# gargoyle



## cobalt (Nov 14, 2013)

Been asked to do a couple of large gargoyles , but i am not sure how there going to sit on a shank and think the look wont be right? i will try to find a larger diameter shank for them to sit on .I did tell the guy i thought they where a tad to big. but mine is not to reason why?

Whilst i was carving them a old uni friend popped round saw them and asked if i would do a figure head for his boat he liked the dragon ,

I did piont out to him that i was carving lime wood and didnt know how it would stand up to being fixed to a boat. he said he just wanted it to slot on so he could take it of when he has finished sailing.Its just for a small dingy ..he thought they where fun?

anyway heres where i am at


----------



## CV3 (Jan 30, 2014)

Looks like a fun project. You do good dragons!


----------



## cobalt (Nov 14, 2013)

More done on the dragon .got to admit its easyer to worl on a larger piece make a nice change.
I thought i wouldnt do any more dragons but looks like i will have to do a couple more as i do want to try other things repeating things to much wont develop the carving skills.
I have enjoyed working on them ,but now will have to redesign it to fit on a sailing dingy and have to work out the best way to be able to fix it without making it perminant yet it will still have to be secure?
couple of photos as getting towards the detail stage


----------



## rootcane (Jul 22, 2014)

Nice job! I realy like the shape and color.


----------



## cobalt (Nov 14, 2013)

The dragon getting there , hoping to get some buffalo horn to make a collar for it as it will provide a good contrasting colour as i dont plan on painting it. I just have to glue the dragons beard on but i wont do any more till i get the buffalo horn and the right shank to fit it on .The i can give it its final shape so hopefully it will look better

a quick photo .the beard is just held in place with a bit of dowel its not fixed yet

A block of wood left from the dragon made a decent griffin so knocked the basic shape out today as well


----------



## cobalt (Nov 14, 2013)

the griffinis in the round now ,but modified the back of it decided to give a bit more extra detail


----------



## CV3 (Jan 30, 2014)

Love the dragon, great features. The griffin is going good. I have not done a dragon. I will have to give one a try.


----------



## Shawn C (Dec 28, 2012)

Cobolt, although I have been a member from the beginning of this forum, I must admit I have not contributed much in the past year. I do want to say that I have enjoyed watching you create interesting items from my book patterns - keep up the great work!


----------



## cobalt (Nov 14, 2013)

Thank you Shawn

I have enjoyed your books they have taught me quite a bit

I have only been carving for 18mths or so but the fantasy books stear clear from the same subject matted that is normally in them and at the same time enjoy myself with out struggling

I have carved several pieces fro the books not all of them worked for me .the imp is one which i will redo as i tried to carve all of it sitting on the shank and will simplyfy it

but many thanks for some good books

i have also enjoyed your carvings on line

nice to see you back even if its just a quick visit


----------



## cobalt (Nov 14, 2013)

not sure what happened her dont know whats happened to the post?
Trying to post some pics based on shawns work that stll needs working on trying some glass eyes and looking at some sand sculptue i have seen ,I think it would lookk good on the griffin so will have to see how it progress
cant attach the pics ?
not sure where there posted?


----------



## cobalt (Nov 14, 2013)

I dont know what happened but the editing tool dosnt seem to work? and cant correct the pics etc


----------



## CV3 (Jan 30, 2014)

What is the name of the book you are referring to cobalt? Both are looking good. I look forward to seeing them when you are done.


----------



## cobalt (Nov 14, 2013)

i came across these pictures of a sand sculpture and interested in the way the guy has done his scales on the dragon .mayby try this style on the griffin .Never so easy to do it on a smaller scale? but the computer decided to do its own thing and didnt know if they got posted

IThink my biggest fault in the carvings is not getting the depth into the carving mayby its because i use rotary tools ?

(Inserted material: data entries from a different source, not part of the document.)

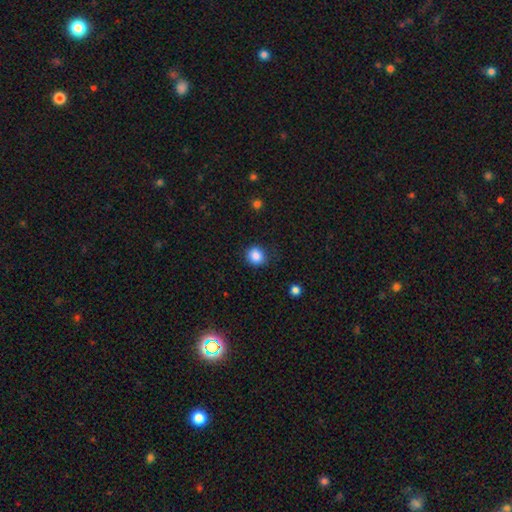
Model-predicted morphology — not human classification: Q: Smooth or featured?
A: smooth (86%); runner-up: star or artifact (10%)
Q: How rounded?
A: round (83%); runner-up: in between (16%)
Q: Merging?
A: none (84%); runner-up: minor disturbance (12%)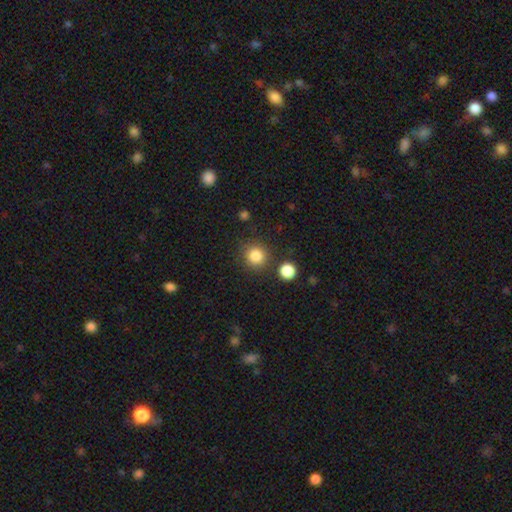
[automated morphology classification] Q: Smooth or featured?
A: smooth (84%); runner-up: star or artifact (11%)
Q: How rounded?
A: round (92%); runner-up: in between (7%)
Q: Merging?
A: none (82%); runner-up: minor disturbance (8%)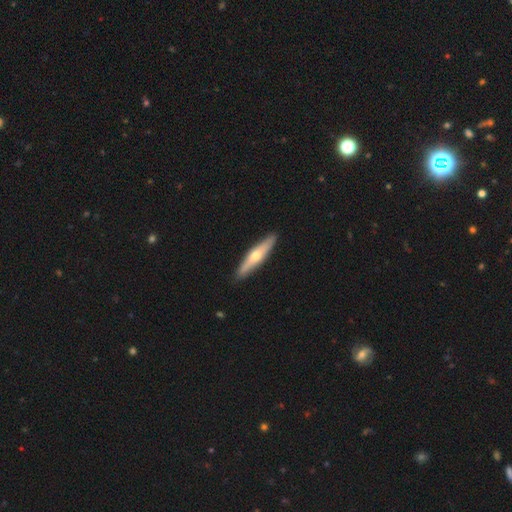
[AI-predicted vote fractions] smooth_or_featured: featured or disk (p=0.54) [alt: smooth p=0.41]
disk_edge_on: yes (p=0.91) [alt: no p=0.09]
merging: none (p=0.91) [alt: minor disturbance p=0.07]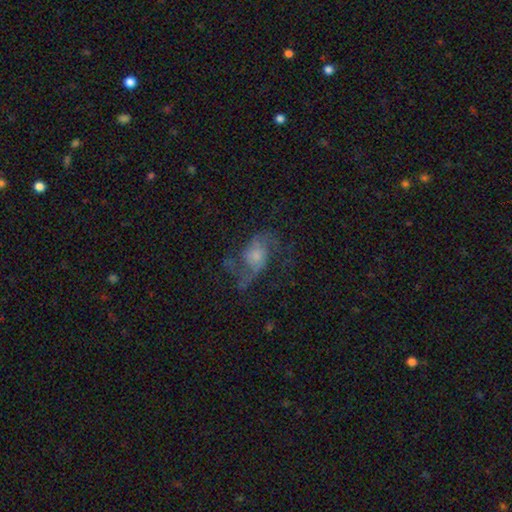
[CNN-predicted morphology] The model was most divided on "bulge size": moderate: 38%, small: 36%, large: 13%, none: 10%, dominant: 3%. Remaining: edge-on disk — no (96%); spiral arms — yes (85%); spiral arm count — 2 (78%); bar — no (71%); smooth or featured — featured or disk (68%); spiral winding — loose (54%); merging — none (48%).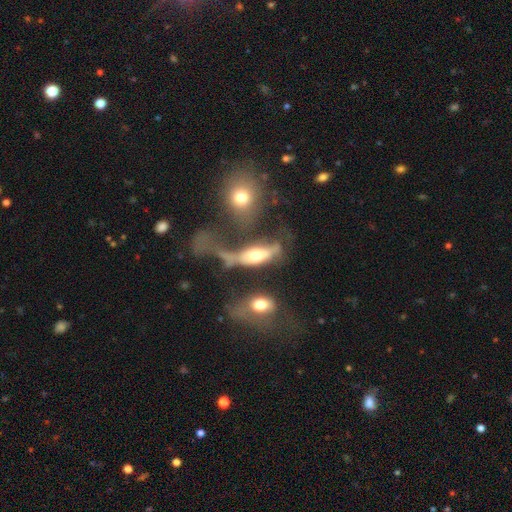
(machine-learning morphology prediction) Smooth or featured: featured or disk — 45% (tied with smooth — 45%)
Merging: merger — 40% (major disturbance — 32%)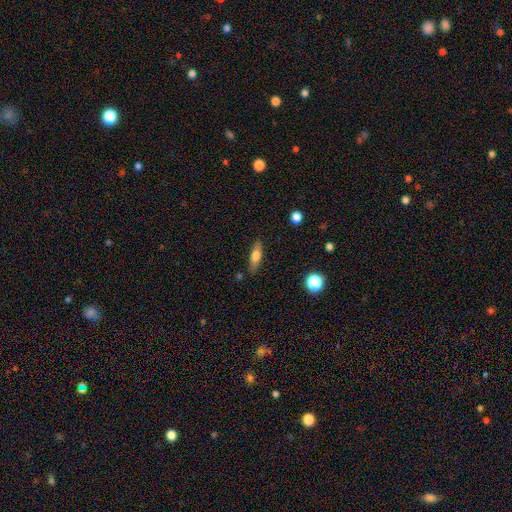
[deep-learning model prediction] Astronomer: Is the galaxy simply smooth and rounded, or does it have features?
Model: smooth — 61%.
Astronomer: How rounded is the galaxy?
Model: cigar-shaped — 54% (runner-up: in between, 43%).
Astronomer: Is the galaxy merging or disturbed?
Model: none — 84%.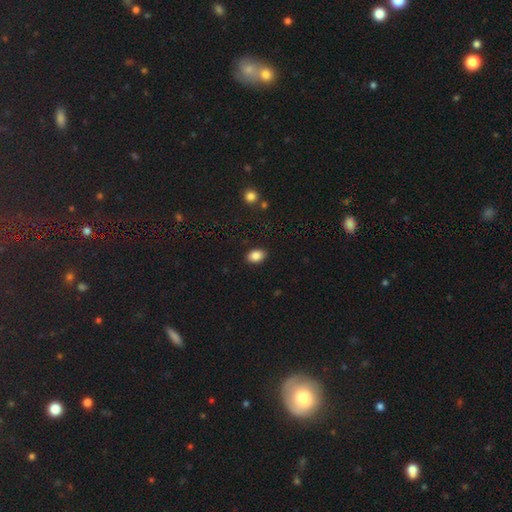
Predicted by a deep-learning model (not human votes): smooth-or-featured: smooth: 87% | star or artifact: 8% | featured or disk: 5%
  how-rounded: in between: 81% | round: 18% | cigar-shaped: 1%
  merging: none: 89% | minor disturbance: 8% | major disturbance: 2% | merger: 1%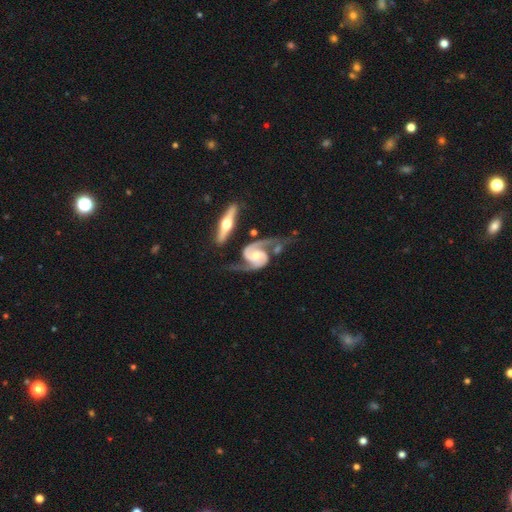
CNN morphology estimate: Smooth or featured?
  - featured or disk: 93% *
  - star or artifact: 4%
  - smooth: 3%
Edge-on disk?
  - no: 97% *
  - yes: 3%
Bar?
  - no: 49% *
  - weak: 34%
  - strong: 17%
Spiral arms?
  - yes: 98% *
  - no: 2%
Spiral winding?
  - medium: 54% *
  - loose: 24%
  - tight: 22%
Spiral arm count?
  - 2: 93% *
  - can't tell: 2%
  - 1: 2%
  - 3: 2%
  - 4: 1%
  - more than 4: 1%
Bulge size?
  - moderate: 52% *
  - small: 40%
  - large: 4%
  - none: 2%
  - dominant: 1%
Merging?
  - none: 50% *
  - minor disturbance: 20%
  - major disturbance: 16%
  - merger: 14%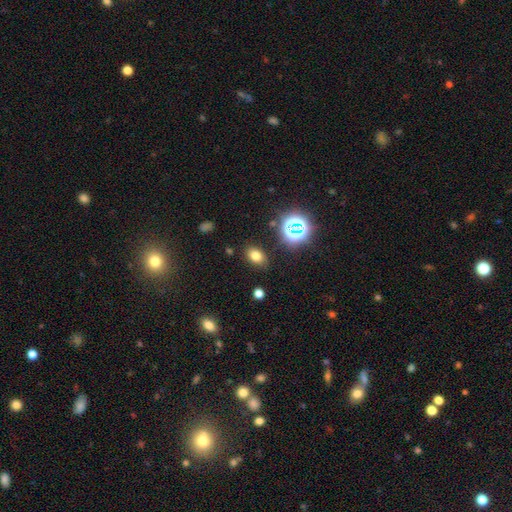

Sometimes not oftern i can get a clean finish on some of the carvings i have done straight from the chisel wwhich saves a lot of time sanding

i two of shawns books 1 called " Carving fantasy & legend figures in wood" and " carving gargoyels" i have mentioned them before

There good fun projects to do and the step by step process using photos are very good .The approach he has taken is that of a casual one and he does make it look easy .Also he explains the finishes he used well .


----------



## CV3 (Jan 30, 2014)

Thanks for the names of the books cobalt.

I think your lime wood and our basswood are about the same thing. I buy the best bass wood I can. It comes from state Minnesota. But power tool never give a smooth finish. The burrs really tear thought the wood more than cut. Its softness and texture of the wood. We say it fuzzes up and you spend a lot of time cleaning up. With basswood I rarely do more that rough out with power then go to hand tools. Mostly because I hate sanding!!


----------



## Shawn C (Dec 28, 2012)

cobolt, I would agree with CV3. Bass/Lime wood are really meant to be carved with handtools. Nice and sharp, shaving hair-off-the-arm sharp. If you prefer to power carve and want to stay with a wood with similar weight / hardness, tupelo is a good option. problem is, I'm not sure how available that would be to you "across the pond". Tupelo is ideal for rotary tools, as it does not 'fuzz up".


----------



## cobalt (Nov 14, 2013)

Yes totally agree i have already reached that conclusion .sourceing wood suitable for carving can be a problem.Find delivery charges expensive it just means a 90 mile round trip for me

But i can get most english varietys , but have to look further afield for other types, which is something i am interested in.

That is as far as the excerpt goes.